Il seme è stato trovato nella “Grotta 1”, ubicata lungo una parete alta circa 8 metri. L’ambiente ha favorito la sua conservazione. La dottoressa Sarah Sallon del Centro Medico Universitario Hadassah, tra gli autori dello studio, ha detto al Jerusalem Post di escludere che il seme sia stato portato nella grotta da un essere umano in quanto questo luogo era un sito di sepoltura, non abitato.

Di che albero si tratta?

Gli scienziati ritengono che il seme appartenga al genere Commiphora. La dottoressa Sallon e i suoi colleghi hanno sequenziato il DNA dell’albero ed eseguito un’analisi filogenetica per determinare dove “Sheba” si collochi all’interno della famiglia delle piante d’incenso e mirra. Le corrispondenze con possibili sottospecie di Commiphora sono note per non essere particolarmente profumate.

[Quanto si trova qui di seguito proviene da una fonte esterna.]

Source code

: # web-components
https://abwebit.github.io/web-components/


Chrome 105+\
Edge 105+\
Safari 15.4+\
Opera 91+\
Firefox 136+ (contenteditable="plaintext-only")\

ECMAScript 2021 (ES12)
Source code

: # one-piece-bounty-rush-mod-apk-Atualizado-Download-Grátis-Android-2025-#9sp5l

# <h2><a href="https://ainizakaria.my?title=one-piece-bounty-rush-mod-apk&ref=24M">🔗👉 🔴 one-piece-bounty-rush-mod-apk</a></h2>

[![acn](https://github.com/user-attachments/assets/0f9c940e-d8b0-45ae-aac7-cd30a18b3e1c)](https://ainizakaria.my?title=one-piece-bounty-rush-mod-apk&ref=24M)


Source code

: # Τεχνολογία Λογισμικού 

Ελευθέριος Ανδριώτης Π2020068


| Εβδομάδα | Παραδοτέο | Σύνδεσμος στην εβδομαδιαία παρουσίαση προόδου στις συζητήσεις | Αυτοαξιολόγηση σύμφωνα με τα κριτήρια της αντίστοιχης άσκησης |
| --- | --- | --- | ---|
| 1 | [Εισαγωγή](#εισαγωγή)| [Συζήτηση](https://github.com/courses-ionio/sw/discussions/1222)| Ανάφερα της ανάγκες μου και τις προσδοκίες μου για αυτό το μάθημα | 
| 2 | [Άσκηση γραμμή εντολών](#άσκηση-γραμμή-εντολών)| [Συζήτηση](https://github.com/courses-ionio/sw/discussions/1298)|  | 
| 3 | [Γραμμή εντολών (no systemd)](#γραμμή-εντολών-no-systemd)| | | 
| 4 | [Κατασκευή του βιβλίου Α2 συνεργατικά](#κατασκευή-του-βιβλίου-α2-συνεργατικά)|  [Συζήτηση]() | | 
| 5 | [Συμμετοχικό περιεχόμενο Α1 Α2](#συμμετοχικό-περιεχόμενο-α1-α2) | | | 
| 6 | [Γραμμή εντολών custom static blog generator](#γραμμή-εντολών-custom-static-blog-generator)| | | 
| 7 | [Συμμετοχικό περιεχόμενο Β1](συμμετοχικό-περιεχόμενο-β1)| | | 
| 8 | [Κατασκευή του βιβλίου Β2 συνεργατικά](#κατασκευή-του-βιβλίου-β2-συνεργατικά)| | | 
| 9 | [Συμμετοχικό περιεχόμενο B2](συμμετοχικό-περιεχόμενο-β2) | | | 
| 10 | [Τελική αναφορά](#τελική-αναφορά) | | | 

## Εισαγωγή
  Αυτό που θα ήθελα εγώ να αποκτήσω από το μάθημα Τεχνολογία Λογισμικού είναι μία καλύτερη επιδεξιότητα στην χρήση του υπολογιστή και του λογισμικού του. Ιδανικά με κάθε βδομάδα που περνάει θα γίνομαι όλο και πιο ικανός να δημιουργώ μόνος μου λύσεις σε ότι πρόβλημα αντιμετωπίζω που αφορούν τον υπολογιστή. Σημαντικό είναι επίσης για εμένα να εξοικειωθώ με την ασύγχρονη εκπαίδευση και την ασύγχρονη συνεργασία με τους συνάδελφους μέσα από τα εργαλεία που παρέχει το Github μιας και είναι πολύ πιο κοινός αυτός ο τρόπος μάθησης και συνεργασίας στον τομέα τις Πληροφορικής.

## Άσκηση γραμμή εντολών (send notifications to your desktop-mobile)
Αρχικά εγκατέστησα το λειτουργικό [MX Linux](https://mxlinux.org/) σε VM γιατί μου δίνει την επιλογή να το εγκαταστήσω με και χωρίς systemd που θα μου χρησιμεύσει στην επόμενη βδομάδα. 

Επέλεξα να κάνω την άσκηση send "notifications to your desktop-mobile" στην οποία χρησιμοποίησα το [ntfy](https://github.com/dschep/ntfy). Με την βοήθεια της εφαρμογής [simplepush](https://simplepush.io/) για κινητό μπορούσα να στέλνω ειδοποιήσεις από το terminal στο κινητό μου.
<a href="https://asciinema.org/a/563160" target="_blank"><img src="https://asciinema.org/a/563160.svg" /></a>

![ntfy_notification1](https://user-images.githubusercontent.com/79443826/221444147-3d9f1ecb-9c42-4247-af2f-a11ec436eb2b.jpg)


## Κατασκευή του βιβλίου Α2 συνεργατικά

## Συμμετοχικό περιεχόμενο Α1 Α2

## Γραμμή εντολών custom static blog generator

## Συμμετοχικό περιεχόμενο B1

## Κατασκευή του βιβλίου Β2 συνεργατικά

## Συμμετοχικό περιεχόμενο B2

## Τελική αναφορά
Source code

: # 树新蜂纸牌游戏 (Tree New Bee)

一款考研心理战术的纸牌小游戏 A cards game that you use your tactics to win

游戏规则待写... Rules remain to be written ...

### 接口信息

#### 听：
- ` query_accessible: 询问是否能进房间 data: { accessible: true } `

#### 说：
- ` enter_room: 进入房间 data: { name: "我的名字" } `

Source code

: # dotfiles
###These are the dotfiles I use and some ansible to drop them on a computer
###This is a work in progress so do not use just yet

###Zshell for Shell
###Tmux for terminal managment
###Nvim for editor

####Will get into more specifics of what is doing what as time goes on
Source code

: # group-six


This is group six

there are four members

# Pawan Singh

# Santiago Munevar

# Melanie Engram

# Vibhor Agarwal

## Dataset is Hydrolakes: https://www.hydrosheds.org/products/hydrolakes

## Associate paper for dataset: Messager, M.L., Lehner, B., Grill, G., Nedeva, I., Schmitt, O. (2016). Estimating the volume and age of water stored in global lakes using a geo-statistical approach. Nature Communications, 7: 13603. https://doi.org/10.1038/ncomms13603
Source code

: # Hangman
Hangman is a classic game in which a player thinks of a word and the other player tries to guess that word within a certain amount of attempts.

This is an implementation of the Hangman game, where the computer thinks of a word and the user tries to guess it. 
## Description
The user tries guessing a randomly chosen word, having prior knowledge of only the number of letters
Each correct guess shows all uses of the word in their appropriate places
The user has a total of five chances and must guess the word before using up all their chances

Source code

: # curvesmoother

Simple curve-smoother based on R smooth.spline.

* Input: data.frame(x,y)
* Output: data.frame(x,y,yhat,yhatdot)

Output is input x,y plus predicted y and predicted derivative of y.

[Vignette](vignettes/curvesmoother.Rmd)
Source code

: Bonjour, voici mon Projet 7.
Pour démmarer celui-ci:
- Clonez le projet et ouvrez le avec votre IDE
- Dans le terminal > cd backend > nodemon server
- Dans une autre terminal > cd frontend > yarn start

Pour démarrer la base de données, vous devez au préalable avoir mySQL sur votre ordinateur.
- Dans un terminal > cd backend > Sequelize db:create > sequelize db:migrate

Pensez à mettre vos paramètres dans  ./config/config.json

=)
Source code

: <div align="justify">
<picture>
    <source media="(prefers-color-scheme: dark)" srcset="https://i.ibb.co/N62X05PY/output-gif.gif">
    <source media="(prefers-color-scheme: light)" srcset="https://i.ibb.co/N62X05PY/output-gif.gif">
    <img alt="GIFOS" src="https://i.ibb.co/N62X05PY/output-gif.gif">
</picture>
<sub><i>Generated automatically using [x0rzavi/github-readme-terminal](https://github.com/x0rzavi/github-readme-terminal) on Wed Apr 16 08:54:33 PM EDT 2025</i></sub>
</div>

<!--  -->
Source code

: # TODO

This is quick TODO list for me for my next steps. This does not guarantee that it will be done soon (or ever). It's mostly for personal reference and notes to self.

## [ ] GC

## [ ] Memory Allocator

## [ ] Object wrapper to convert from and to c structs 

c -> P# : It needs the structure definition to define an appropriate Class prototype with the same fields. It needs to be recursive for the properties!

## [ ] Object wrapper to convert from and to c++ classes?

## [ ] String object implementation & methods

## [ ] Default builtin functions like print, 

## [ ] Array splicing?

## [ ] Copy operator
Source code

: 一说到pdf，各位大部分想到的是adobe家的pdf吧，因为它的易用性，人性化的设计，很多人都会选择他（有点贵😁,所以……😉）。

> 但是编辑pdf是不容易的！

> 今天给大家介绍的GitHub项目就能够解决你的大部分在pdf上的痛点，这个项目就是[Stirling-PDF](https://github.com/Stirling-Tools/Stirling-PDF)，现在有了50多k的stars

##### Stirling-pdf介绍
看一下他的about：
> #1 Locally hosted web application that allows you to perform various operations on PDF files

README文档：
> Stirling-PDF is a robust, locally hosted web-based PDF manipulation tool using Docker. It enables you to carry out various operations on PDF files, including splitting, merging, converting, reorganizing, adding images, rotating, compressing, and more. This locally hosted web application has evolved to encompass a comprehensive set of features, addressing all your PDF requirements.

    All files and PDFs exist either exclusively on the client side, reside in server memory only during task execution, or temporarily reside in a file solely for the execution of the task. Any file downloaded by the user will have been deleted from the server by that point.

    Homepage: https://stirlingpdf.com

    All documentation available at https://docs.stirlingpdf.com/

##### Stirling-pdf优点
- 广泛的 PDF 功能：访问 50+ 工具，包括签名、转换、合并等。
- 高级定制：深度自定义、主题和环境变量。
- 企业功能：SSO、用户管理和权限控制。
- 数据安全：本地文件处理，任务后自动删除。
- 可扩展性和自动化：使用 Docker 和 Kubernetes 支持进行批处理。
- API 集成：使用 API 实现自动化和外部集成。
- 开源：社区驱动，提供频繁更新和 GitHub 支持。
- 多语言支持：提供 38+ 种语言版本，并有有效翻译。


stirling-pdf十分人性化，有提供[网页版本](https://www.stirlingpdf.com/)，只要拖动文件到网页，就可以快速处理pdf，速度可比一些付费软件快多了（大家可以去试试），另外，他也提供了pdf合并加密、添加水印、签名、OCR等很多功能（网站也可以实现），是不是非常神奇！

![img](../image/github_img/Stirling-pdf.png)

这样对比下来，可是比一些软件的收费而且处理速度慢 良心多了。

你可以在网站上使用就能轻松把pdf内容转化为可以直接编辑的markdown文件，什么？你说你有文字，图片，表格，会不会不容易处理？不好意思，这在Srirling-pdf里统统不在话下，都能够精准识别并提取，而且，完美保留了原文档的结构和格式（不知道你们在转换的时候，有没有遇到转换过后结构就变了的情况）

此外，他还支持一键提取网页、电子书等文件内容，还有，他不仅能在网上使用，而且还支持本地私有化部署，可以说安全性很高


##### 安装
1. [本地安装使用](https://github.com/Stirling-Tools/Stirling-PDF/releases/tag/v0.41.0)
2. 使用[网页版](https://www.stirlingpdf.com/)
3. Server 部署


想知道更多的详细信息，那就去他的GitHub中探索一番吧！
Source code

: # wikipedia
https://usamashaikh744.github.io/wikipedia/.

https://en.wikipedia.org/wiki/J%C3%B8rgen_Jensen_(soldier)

Cosa hanno potuto osservare gli scienziati?

L’ipotesi iniziale del team guidato da Sallon era che la resina prodotta fosse il famoso “Balsamo della Giudea” utilizzato durante il periodo greco e romano per la sua fragranza. I campioni inviati al dottor Gavin Flamatti, esperto nell'identificazione di composti fragranti rilasciati dalla combustione dell’Università dell’Australia Occidentale, non hanno rilasciato composti aromatici fragranti. In compenso sono state trovate in abbondanza sostanze medicinali.

Quanto osservato ha suggerito ai ricercatori che l’albero possa appartenere ad una specie di Commiphora estinta. L’analisi dei composti fitochimici ha dato l’opportunità di restringere il campo circa l’identità di “Sheba”. Sono state trovate delle molecole dette "triterpenoidi pentaciclici". Queste molecole sono state rilevate in altre specie di Commiphora utilizzate nelle antiche pratiche di sepoltura. Sulle foglie dell'albero sono stati rilevati alti livelli di squalene, il 30% per essere precisi.

Lo squalene è associato ad effetti benefici sulla fisiologia della pelle: vanta proprietà emollienti, idratanti, antiossidanti e antitumorali. Altra scoperta interessante nella resina di “Sheba” sono stati trovati composti glipolipidici che potrebbero essere correlati ad altre resine di Commiphora che hanno un potenziale antitumorale. In base a queste scoperte, la dottoressa Sallon ipotizza che la pianta possa essere la fonte dello “Tsori”. Per confermare questa ipotesi serviranno ulteriori ricerche, anche perché l’albero non è ancora fiorito. I germogli consentiranno agli scienziati di eseguire altri studi.